This week the Forbes list – a ranking of the richest people in the world, was released. Bill Gates did not regain his title as the richest man in the world, partly because he gave away a lot of his wealth to charity and also because Mexican tycoon Carlos Slim’s net worth jumped 38%.
But don’t cry for Gates, his fortune still comes in at $56b or more than the size of the economy of Kenya, Tanzania and Uganda put together.
Africa’s highest ranked is Nigerian Aliko Dangote who has interest in sugar, flour and cement. He is in the top 100 at 51 thanks to a near seven fold increase in his net worth.
No East and central African made the list whose African interest was dominated by South Africans, Egyptians and Nigerians.
The Forbes List which started in 1982 is a celebration of capitalism and as lists go probably means more to the readers of the lists than the entrants.
It has its place in determining which economies are generating wealth or in the case of Africa, which countries in addition are experiencing a rapid expansion in wealth disparities.
A friend of mine keeps saying that the reason we have so many problems – political, economic and social as a country is because we do not have enough rich men.
Given that with our GDP of $16b we would not be even in the top 50 on the Forbes list maybe we need to ask ourselves why that is.
To begin with we are unlikely to get a member of the Forbes List in the foreseeable future because our rich men run local operations.
But maybe more importantly our businessmen are not harnessing the power of collective investment. They are going it alone. Financing their businesses with personal savings and for the more sophisticated ones bank financing.
Last week Tony Wainaina, whose experience includes stints with Kenya’s most successful investment companies Centum and Transcentury, was in town to talk about creating wealth during investment groups.
During a talk organized by financial advisors, Akamai Global and sponsored by the Competitiveness and Investment Climate strategy Secreteriat of the finance ministry, Wainaina listed commitment, vision, governance and trust as critical success factors.
Wainaina said that in Kenya investment groups control up to a billion dollars in assets – and we haven’t even counted the Savings & Credit organizations.
Just as with an investment group, a lack of vision will keep your business small even if it had a chance to grow bigger.
I think the key for our businessmen is to look at business as satisfying the needs of others beyond the individual founder or founding family. There is only so much one can eat, one house one can sleep in at a time and only so much of life’s pleasures one can savour in a life time.
But if the business’ vision extends to creating jobs and services for thousands and even millions then we will see bigger concerns come. Without this they will continue to be big fish in small ponds.

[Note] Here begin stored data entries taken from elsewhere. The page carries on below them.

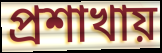
প্রশাখায়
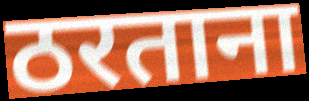
ठरताना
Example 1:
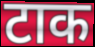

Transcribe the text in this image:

टाक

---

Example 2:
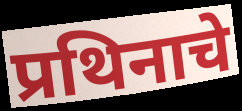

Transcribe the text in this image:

प्रथिनाचे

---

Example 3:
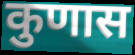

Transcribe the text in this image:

कुणास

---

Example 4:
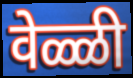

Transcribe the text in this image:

वेळ्ळी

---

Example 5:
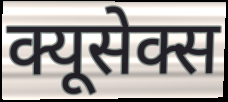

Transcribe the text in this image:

क्यूसेक्स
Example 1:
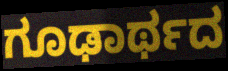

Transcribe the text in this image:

ಗೂಢಾರ್ಥದ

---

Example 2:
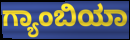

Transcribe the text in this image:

ಗ್ಯಾಂಬಿಯಾ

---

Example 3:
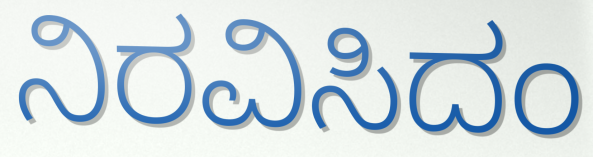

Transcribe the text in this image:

ನಿರವಿಸಿದಂ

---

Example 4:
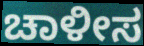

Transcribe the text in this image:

ಚಾಳೀಸ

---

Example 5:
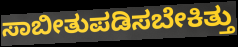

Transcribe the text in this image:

ಸಾಬೀತುಪಡಿಸಬೇಕಿತ್ತು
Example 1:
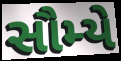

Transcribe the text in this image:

સૌમ્યે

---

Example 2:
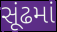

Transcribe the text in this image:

સૂંઢમાં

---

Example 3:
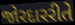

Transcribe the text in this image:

જોરદારરીતે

As a nation it is also important that we have big local businessmen and concerns not only because they create employment and provide services but also because as a result national stability has a chance to gain root.
Big business will need cash and the more businesses there are the more likely they will tap the local population for capital. In so doing – beyond the jobs, more people will have an interest in continued stability of the nation.
Poverty levels should not be viewed as just a statistic but also as a real threat to national security. A poor population has nothing to lose and when people are desperate the rule of law is suspended so that people can make a living any which way they can.
Singapore’s founding father Lee Kuan Yew in his book “The Singapore story: From third world to first” describes how demonstrations in the city state became less violent in the city state as the rate of home ownership increased.
So we should be concerned that we do not have an entry on the Forbes list or have some of the biggest companies on the continent or in the region.
And as a consequence our business men should know they can not do it alone, especially using our small economy as a launch pad. Aggregating our resources through collective investments is the way to go.